Not enough is yet known to be able to judge whether the Trinidad and Tobago Government resisted as stoutly as it should any such interference in its internal affairs, or whether insistence on having the conference at the Hilton could have led to criminal or civil-law US retaliation against the US-based management of the hotel.

The fourth Caricom-Cuba Summit—which is also being attended by 15 Caricom heads of state—is a mark of the long relationship between the regional grouping and its friend and neighbour.

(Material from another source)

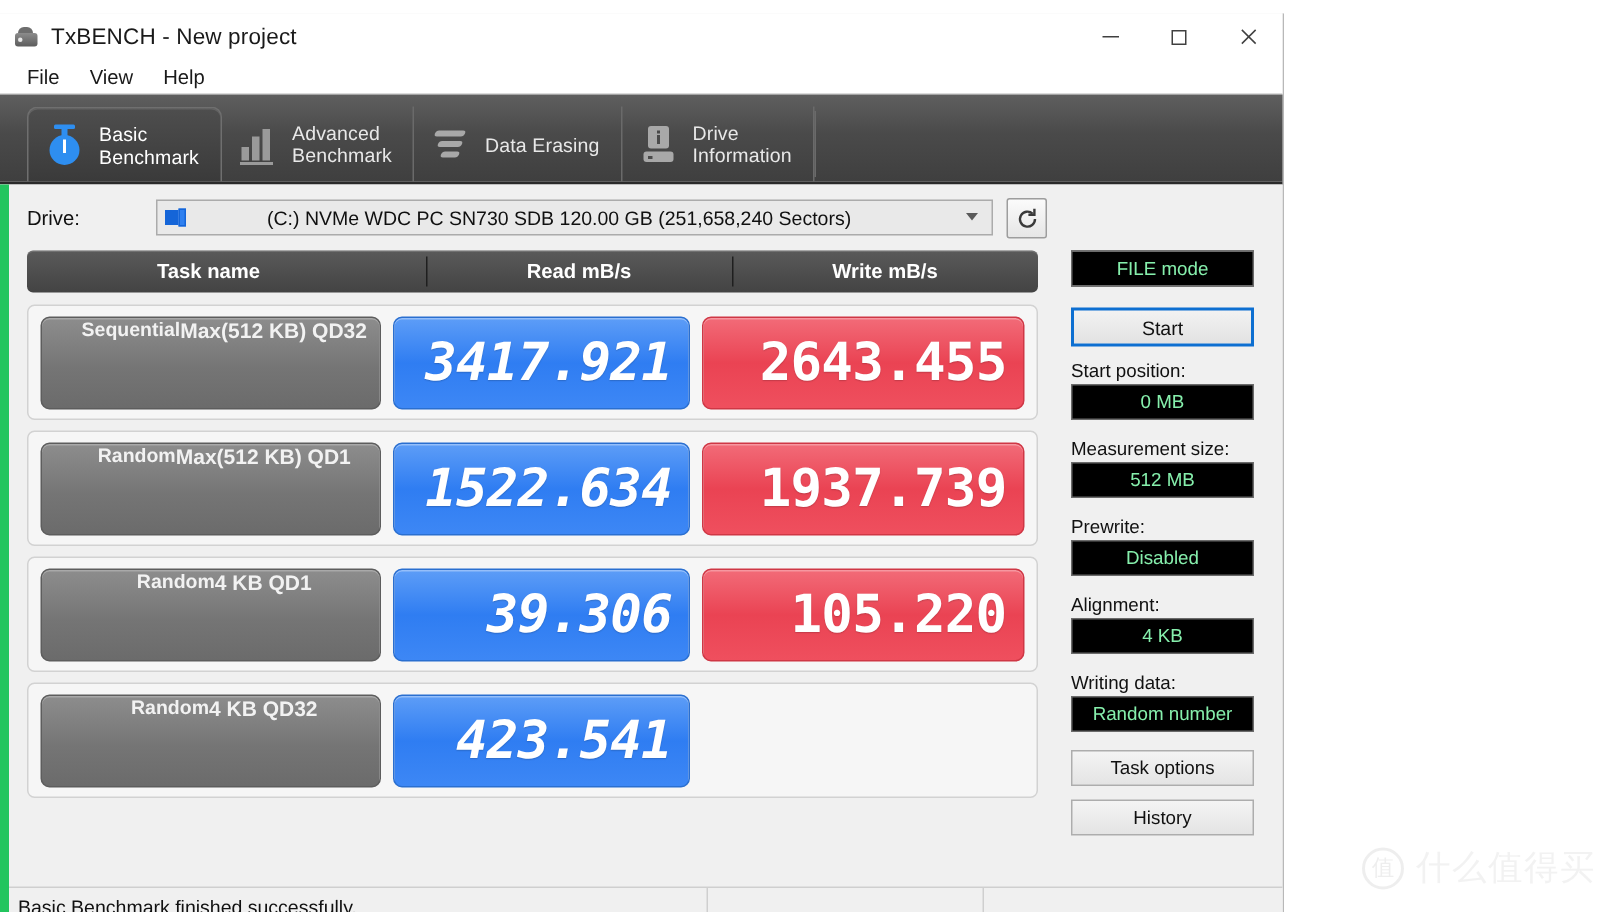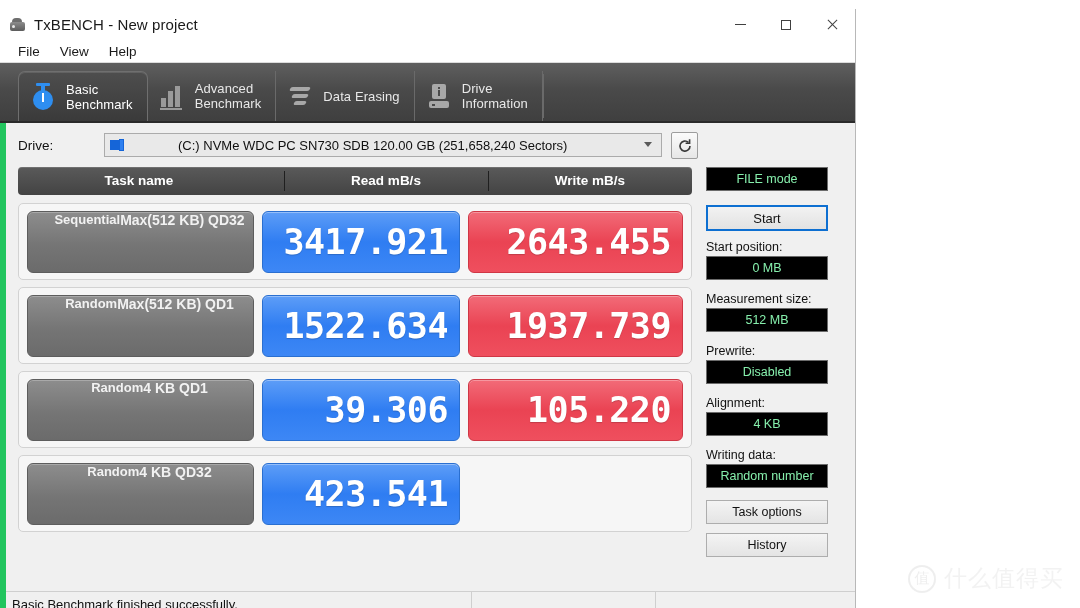"Task name" .content { gap: 14px -> 22px }
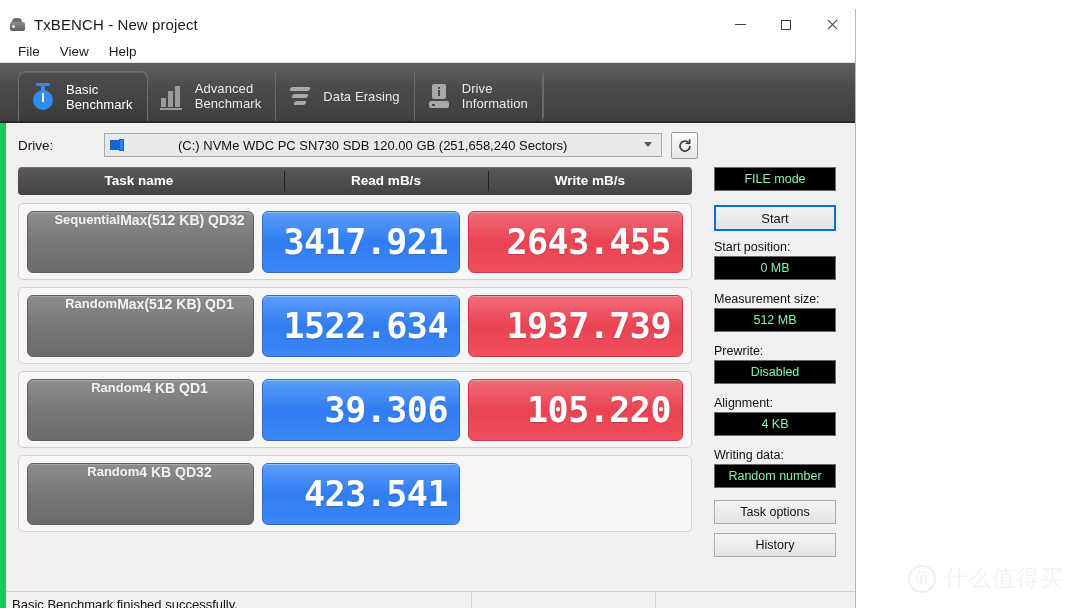"3417.921" .val-read { font-style: none -> italic }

Today, December 8, is commemorated as Caricom-Cuba Day, and a summit meeting is held triennially on that date.

Next October will see the 40th anniversary of the signing of the Havana Declaration, under which Trinidad and Tobago, Barbados, Guyana and Jamaica established diplomatic relations with Cuba.

That country's former President, Fidel Castro, was awarded the region's highest honour, the Order of the Caribbean Community, in 2008.

Now progress towards normal relations between the countries of the Americas seems to have taken a step backwards.

WWhen Dr Fidel Castro visited this country in 1995 to attend a meeting of the Association of Caribbean States, that meeting took place at the Hilton Trinidad. On this occasion, however, the US Government has refused to grant the Hilton Worldwide chain a licence to allow the summit to take place at that same venue.

Fortunately, the organisers were able to secure an alternative location at short notice, thus averting some measure of the embarrassment caused by the US thus thrusting itself into regional affairs and into Trinidad and Tobago's territory.

The episode is a reminder of the pernicious and outdated US legislative posture of imposing a blockade and sanctions on Cuba.

At the 2008 Caricom/Cuba Summit, held in Cuba, 14 Caribbean heads of state called on US President Barack Obama to lift the decades-old trade embargo.

When he attended the fifth Summit of the Americas in Port of Spain in 2009, regional and Latin American leaders again stated to Mr Obama, this time in person, their growing impatience with this intransigent anti-Cuba stance.

The Obama administration has inched in the direction of lifting the blockade, but now the reality of its implications for a third-party state has been brought painfully home to Trinidad and Tobago.

This country should now miss no opportunity to add its voice to the international clamour denouncing such indefensible US policy.